Go over the data and copy out each line with "forward" in it.

• **PROVIDED MATERIAL**:
○ ○ ○ ○

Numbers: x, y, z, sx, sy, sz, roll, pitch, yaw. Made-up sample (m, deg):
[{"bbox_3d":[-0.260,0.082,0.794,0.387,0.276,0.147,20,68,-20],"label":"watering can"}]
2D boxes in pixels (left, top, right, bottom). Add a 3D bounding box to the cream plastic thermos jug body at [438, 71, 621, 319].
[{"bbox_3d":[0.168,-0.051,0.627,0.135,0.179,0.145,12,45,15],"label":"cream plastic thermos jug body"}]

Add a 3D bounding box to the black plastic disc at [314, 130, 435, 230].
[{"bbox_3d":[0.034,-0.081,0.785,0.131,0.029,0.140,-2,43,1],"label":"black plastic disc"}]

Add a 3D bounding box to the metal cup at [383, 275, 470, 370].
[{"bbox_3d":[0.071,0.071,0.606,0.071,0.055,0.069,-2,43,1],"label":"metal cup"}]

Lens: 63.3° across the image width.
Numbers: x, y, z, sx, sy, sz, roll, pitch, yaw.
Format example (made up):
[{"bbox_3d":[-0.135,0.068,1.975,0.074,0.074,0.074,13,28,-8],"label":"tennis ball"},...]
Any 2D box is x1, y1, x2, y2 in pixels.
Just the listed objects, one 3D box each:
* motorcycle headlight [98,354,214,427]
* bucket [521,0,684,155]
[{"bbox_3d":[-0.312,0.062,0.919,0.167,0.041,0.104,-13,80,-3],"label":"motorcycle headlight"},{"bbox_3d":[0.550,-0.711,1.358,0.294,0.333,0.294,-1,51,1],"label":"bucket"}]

○ ○ ○ ○

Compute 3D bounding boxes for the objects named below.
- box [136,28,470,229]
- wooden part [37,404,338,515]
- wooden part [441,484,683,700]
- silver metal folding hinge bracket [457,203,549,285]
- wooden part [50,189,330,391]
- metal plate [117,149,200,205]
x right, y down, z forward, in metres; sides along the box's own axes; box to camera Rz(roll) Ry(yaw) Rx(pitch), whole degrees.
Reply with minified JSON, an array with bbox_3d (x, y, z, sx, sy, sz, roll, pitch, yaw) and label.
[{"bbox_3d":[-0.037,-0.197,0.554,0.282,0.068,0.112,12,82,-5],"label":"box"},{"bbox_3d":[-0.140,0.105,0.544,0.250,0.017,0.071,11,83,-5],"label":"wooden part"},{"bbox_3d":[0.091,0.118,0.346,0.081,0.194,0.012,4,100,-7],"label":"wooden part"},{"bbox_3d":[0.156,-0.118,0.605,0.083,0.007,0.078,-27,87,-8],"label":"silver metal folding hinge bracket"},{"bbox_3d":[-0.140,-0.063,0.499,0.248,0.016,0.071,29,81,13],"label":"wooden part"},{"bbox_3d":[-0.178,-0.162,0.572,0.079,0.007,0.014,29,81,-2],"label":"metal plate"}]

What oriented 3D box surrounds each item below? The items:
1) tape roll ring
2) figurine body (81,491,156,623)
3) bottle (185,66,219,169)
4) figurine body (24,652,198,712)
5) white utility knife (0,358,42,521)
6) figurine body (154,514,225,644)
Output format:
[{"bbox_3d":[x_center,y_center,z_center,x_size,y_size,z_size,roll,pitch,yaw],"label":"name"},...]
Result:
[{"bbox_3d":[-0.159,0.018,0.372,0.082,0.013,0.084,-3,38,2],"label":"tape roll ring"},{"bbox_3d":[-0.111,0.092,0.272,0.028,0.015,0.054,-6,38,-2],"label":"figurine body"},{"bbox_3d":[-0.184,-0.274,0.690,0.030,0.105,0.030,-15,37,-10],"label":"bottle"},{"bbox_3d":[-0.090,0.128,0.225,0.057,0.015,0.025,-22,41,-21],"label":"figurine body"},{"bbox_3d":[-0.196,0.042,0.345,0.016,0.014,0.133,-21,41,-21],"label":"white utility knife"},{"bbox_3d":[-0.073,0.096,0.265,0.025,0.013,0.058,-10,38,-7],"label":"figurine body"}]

○ ○ ○ ○

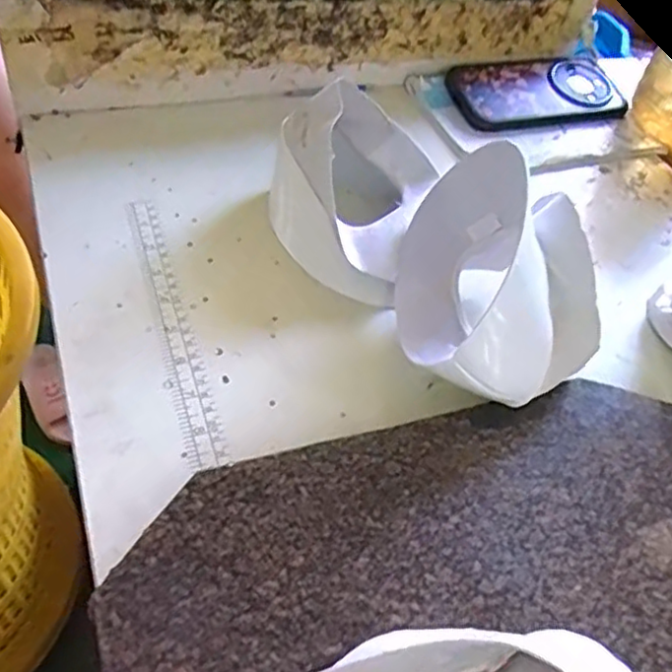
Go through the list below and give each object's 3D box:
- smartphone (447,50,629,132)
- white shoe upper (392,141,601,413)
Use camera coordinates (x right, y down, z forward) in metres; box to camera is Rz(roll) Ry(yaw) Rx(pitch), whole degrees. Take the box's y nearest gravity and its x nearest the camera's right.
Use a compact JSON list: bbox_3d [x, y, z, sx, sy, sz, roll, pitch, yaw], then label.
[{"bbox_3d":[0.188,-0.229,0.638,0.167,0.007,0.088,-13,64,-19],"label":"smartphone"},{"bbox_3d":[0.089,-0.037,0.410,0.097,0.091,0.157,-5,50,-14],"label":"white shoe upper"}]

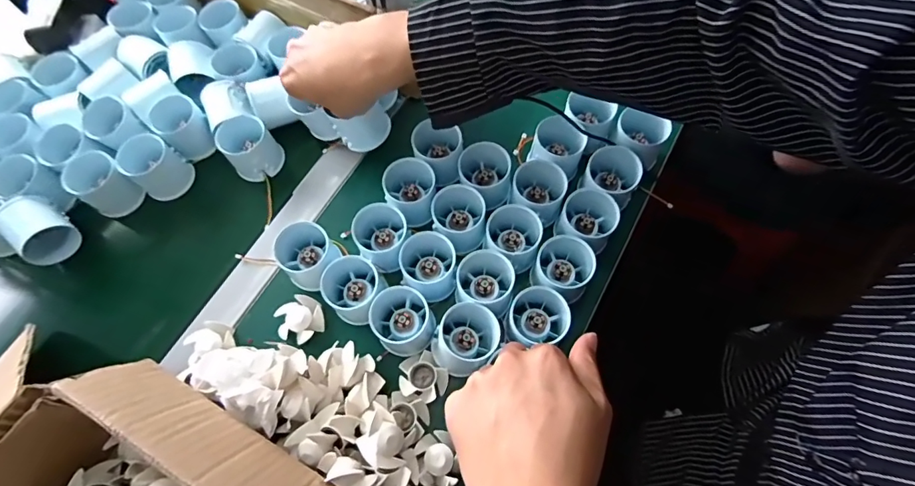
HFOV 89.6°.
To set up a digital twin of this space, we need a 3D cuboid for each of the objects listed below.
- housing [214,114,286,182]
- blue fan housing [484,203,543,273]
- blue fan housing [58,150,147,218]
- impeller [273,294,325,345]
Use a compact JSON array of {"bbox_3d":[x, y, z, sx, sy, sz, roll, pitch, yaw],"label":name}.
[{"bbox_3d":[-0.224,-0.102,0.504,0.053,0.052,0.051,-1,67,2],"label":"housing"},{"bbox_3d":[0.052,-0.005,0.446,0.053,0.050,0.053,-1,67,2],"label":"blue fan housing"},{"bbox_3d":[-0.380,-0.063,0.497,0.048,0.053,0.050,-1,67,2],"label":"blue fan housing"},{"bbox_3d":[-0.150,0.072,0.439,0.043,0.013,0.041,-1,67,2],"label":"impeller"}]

○ ○ ○ ○

• **RESPONSE TO THE EXERCISE**:
x right, y down, z forward, in metres; sides along the box's own axes; box to camera Rz(roll) Ry(yaw) Rx(pitch), whole degrees.
Use camera coordinates (x right, y down, z forward) in metres; box to camera is Rz(roll) Ry(yaw) Rx(pitch), whole degrees. Take the box's y nearest gravity and its x nearest the camera's right.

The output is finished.